El príncipe Aster se levantó y se acercó a Geder. No era un chico grande. Geder siempre había pensado que era más alto. Tenía los ojos grises y el rostro grave de la reina muerta, pero la mandíbula de su padre.

—Te debo la vida, lord Palliako —dijo el muchacho. La cadencia de su voz hizo que sonara a frase ensayada—. Estaría encantado de tenerte como mi protector, y juro que haría honor a tu nombre como tu pupilo.

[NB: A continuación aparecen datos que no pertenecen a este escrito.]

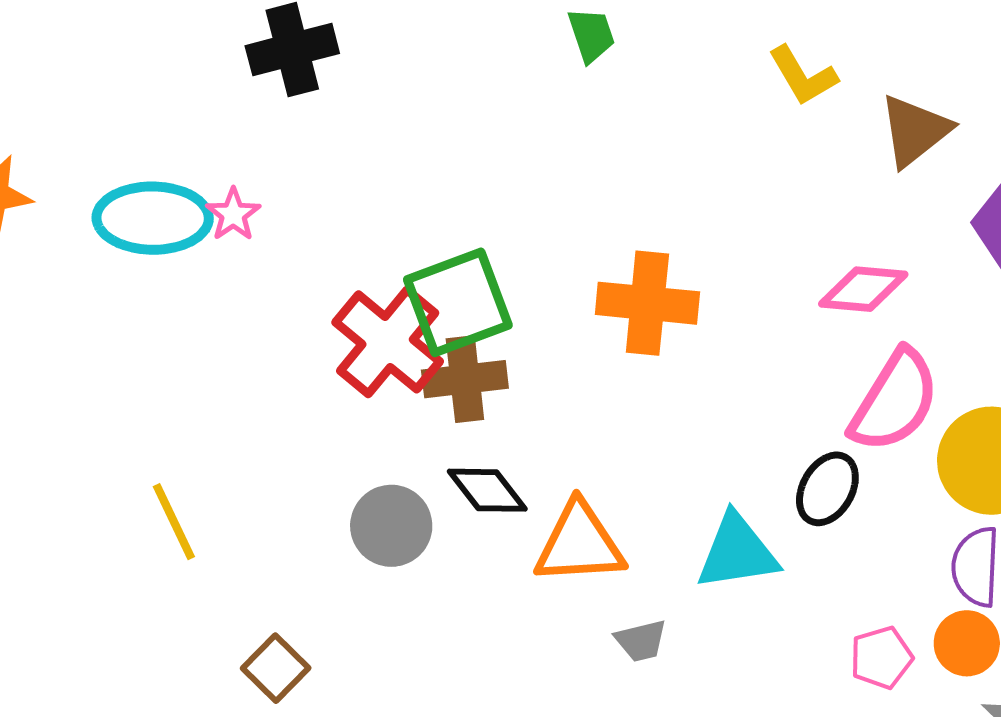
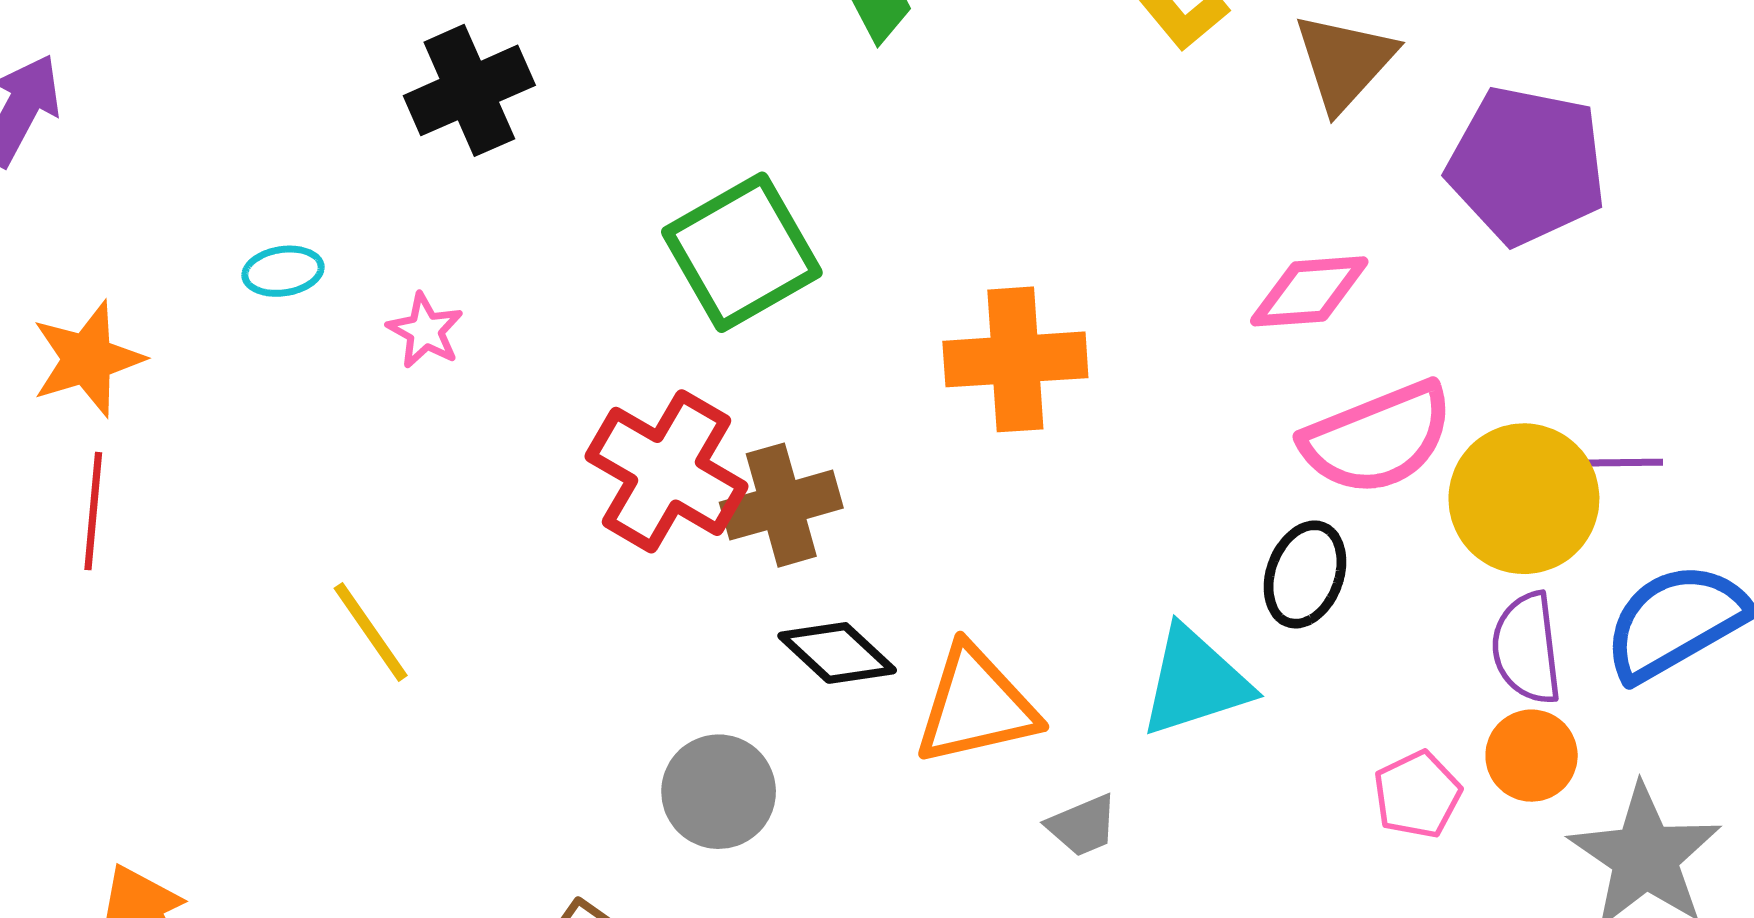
cyan ellipse: (153, 218) -> (283, 271), moved, size x0.5
green square: (458, 302) -> (742, 252), moved
pink semicircle: (895, 401) -> (1378, 438), turned 46
yellow line: (174, 522) -> (371, 632), moved
gray circle: (391, 526) -> (719, 792), moved

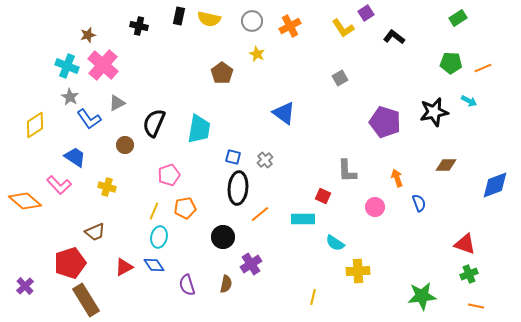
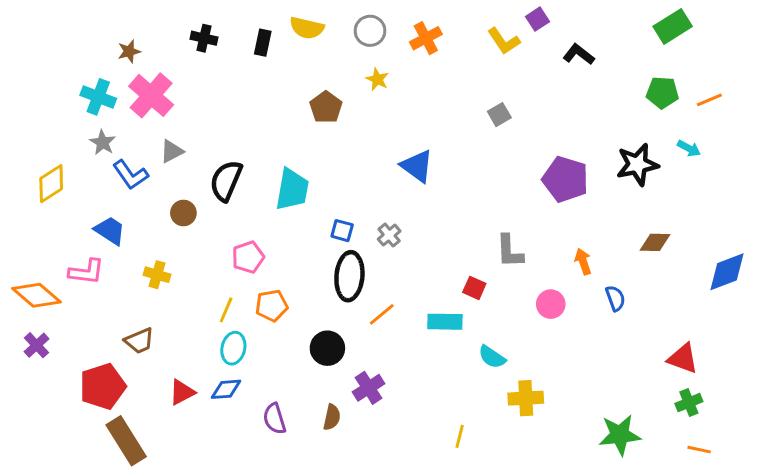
black rectangle: (179, 16) -> (263, 43), moved
green rectangle: (458, 18) -> (673, 26), size x1.4
pink L-shape: (59, 185) -> (86, 272), turned -40
blue diamond: (154, 265) -> (226, 389), turned -60
purple cross: (25, 286) -> (37, 345), moved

—¿Estás seguro? —preguntó Geder. La expresión formal del muchacho vaciló. Unas lágrimas aparecieron en sus ojos brillantes.

—Dicen que ya no puedo quedarme con mi padre…

Geder sintió que se le hacía un nudo en la garganta.

—Yo también perdí a mi madre cuando era joven —se sinceró—. Tal vez podría ser como un tío para ti, o como un hermano mayor.

—No tengo hermanos —dijo Aster.

—¿Lo ves? Yo tampoco —se sinceró Geder. Aster trató de sonreír—. Sin embargo, es muy probable que necesitemos visitar mucho a tu padre. Y al mío. Dios, ¿tendré propiedades? Padre, tendré propiedades.

—Sí, hijo mío, las tendrás —dijo Lerer—. Creo que su majestad no quería ser el único en la sala que perdiera a un hijo.

Geder apenas lo oyó. Aquella mañana había sido un héroe. Ahora poseía una baronía y un lugar en la corte por los que muchos hombres habían luchado y muerto por conseguir. Sir Alan Klin se hundiría en el lodo cuando se enterara de que se había convertido en enemigo del protector del príncipe Aster.

—Gracias, su majestad. Acepto este deber y este honor. Conmigo, el príncipe Aster estará a salvo. Os lo juro.

El rey estaba llorando. Las lágrimas le caían por las mejillas, pero su voz no vaciló al hablar.

—Pongo mi confianza en ti, lord Palliako. Voy a… Voy a anunciarlo durante la clausura de la Corte. Haré que goces de los privilegios apropiados para tu nueva posición. Este es un día luminoso para el reino. Y te doy las gracias por ello.

Geder hizo una reverencia. Quería salir corriendo por las calles, brincando y cantando. Quería presumir delante de todos sus amigos, empezando por Jorey Kalliam y…

—¿Me prestáis al príncipe? —preguntó Geder—. ¿Solo por unos minutos? Quiero que conozca a alguien.

En la sala de estar, Basrahip se había trasladado a la silla de Geder. Sus enormes manos pasaban las páginas lentamente. En su cara ancha se veía un gesto de desdén. Geder se aclaró la garganta. El sacerdote levantó la mirada, y sus ojos pasaron de Geder al príncipe, de pie a su lado.

—Basrahip, sumo sacerdote de la diosa, ¿puedo presentarte a mi nuevo pupilo, el príncipe Aster? Príncipe Aster, este es Basrahip.

El príncipe caminó hacia delante, se detuvo a la distancia apropiada, e inclinó la pequeña cabeza. Parecía un gatito saludando a un toro.

—Estoy muy contento de conocerlo, señor —dijo el príncipe.

Basrahip sonrió.

—No —le cortó él en voz baja—. No lo estás. Pero date tiempo, joven príncipe. Date tiempo.